Monday, November 23, 2015

Fine Lines: Cynthia Alexander, Linda Sue Price, Elsie Dye Sims

Tues. November 24th - Sat. December 19th, 2015

Reception: Saturday, December 5, 5-8pm
Artist Talk: Saturday, December 12th, 1 p.m.

Cynthia Alexander
ATTITUDE
Cynthia Alexander, She Has An Attitude, Mixed Media, 32.25 x 26.25"
“A strong man can handle a strong woman. A weak man will say she has an attitude.”

Cynthia Alexander’s latest series of work – ATTITUDE – reflects her own attitude as an artist at this point in her career. Alexander acknowledged it was time to stop making art to please others and begin to suit herself. In the studio, she challenged herself to discard old habits and allow a new voice to emerge.

While Alexander remains a figurative artist, her new body of work introduces a greater sense of play; it’s freer, more arbitrary and abstract. Using collage as a jumping off point into the unknown, Alexander explores themes of randomness and serendipity in her latest pieces. With a constant wrestling between the figurative and the abstract, the recognizable and the random, she challenges her audience to find and navigate their own way through each piece.

As Alexander worked on this series, the woman she was painting became an alter ego -- direct, opinionated, sprawling, and hard to contain in the confines of the page. From splashes of red to figures with bold strokes, this exhibition is a chance to let that voice speak.

Linda Sue Price
Change is the Only Constant
Linda Sue Price, Change Is The Only Constant, Neon tubes, texture paint, wood, pulsing transformers, 20 x 20 x 10"
Linda Sue Price’s latest body of work incorporates common phrases and abstract neon shapes to facilitate a dialogue, creating unexpected relationships between the two. Price first absorbs the words then instinctually reacts to them, concentrating on repetitive gestures that reflect the commonality of the words found in each phrase. These mixed media neon sculptures use free-form bent abstract shapes to convey their message. While the circular pieces were inspired by the idea of a medallion—a button to be worn as a reminder – works such as One Side of the Story, The Other Side of the Story, Sweet and Sour—Don’t Suffer for A**holes and It’s A Small World represent Price’s personal responses to witnessed events.

Price draws upon her interest in how people make sense of the world. Seeing change as the only constant, her work combines the physical transformation of the medium (the bending of neon tubes) with the challenges of the imagery (the curving, abstract forms). The process that connects these relationships represents the mental process Price is interested in, a visual manifestation of a system of thought.
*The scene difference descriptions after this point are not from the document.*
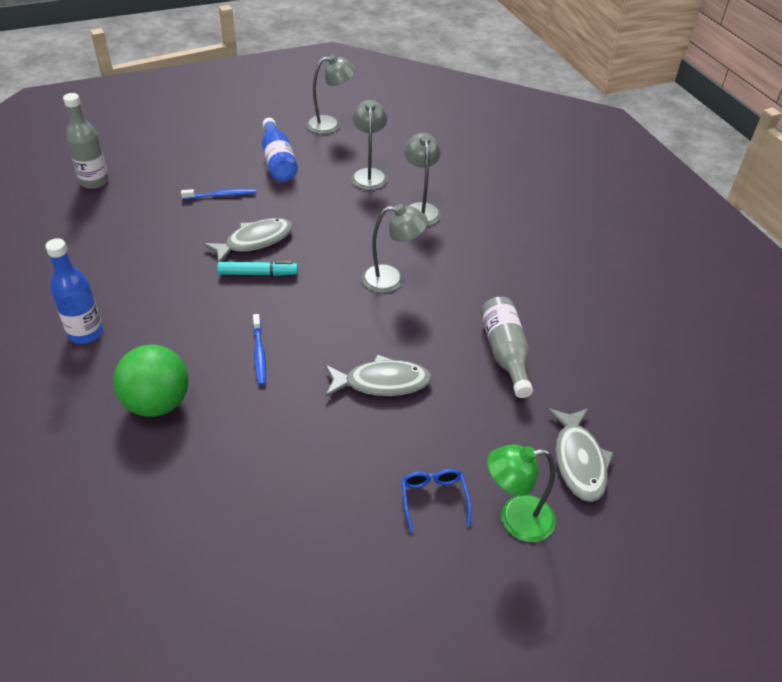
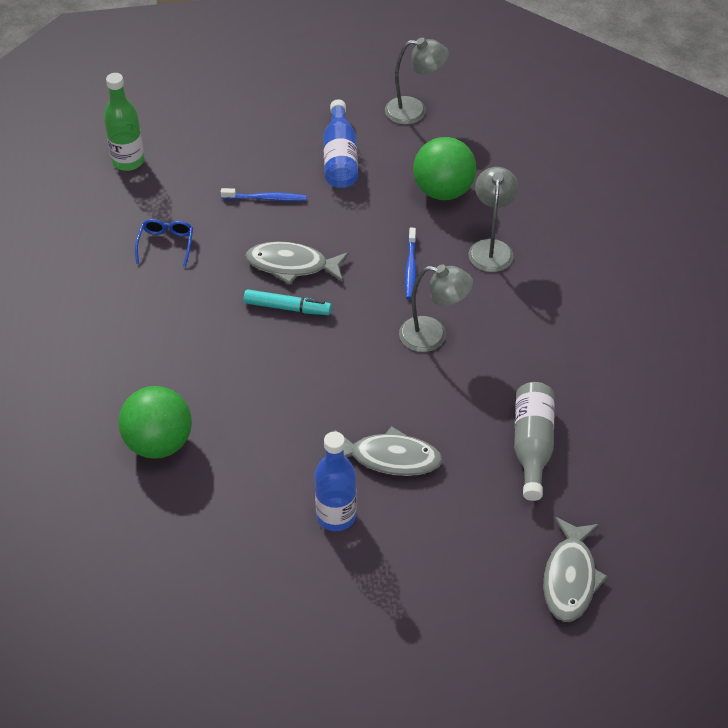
camera: 15 degrees right, 5 degrees up
blue bottle [45,238,103,344] -> blue bottle moved to [315,431,357,531]
grey bottle [63,93,109,189] -> green bottle [104,73,144,171]
grey fish [204,218,293,262] -> grey fish turned 150 degrees counterclockwise [246,242,349,285]
blue toothbrush [253,314,266,386] -> blue toothbrush moved to [405,228,416,299]
grey lamp [351,100,387,190] -> green ball [413,137,476,200]
blue glasses [402,469,472,532] -> blue glasses moved to [135,219,193,267]
green lamp [487,444,556,542] -> none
While inspired by artists Alexander Calder, Frank Stella, Laddie John Dill and Judy Chicago, Price also is influenced by elements of historic neon signs, abstract expressionism, pop art and graphic design.

Elsie Dye Sims
Pure Joy
Elsie Dye Sims, Sea Dhalia, Woodcut, 17 x 17"

Elsie Dye Sims’ upcoming exhibition at TAG Gallery, entitled Pure Joy, incorporates drawings and large-scale woodcuts that reflect the flora of the Southern California coastline. Sims notes the truth she uncovers in Albert Einstein’s quote “Look deep into nature, and then you will understand everything better.” For her, nature is a constant inspiration, that illuminates each of her exquisitely detailed pieces.

When speaking about her work, Sims says, “California’s sage and wildflowers persevere in the most adverse conditions, growing out of the windswept, sun scorched bluffs. My bold, gestural woodcuts show the strength in these delicate flowers; twisted and blown, yet blooming.” Pure Joy illustrates Sims’ desire to more deeply ascertain just how our coastal landscape endures."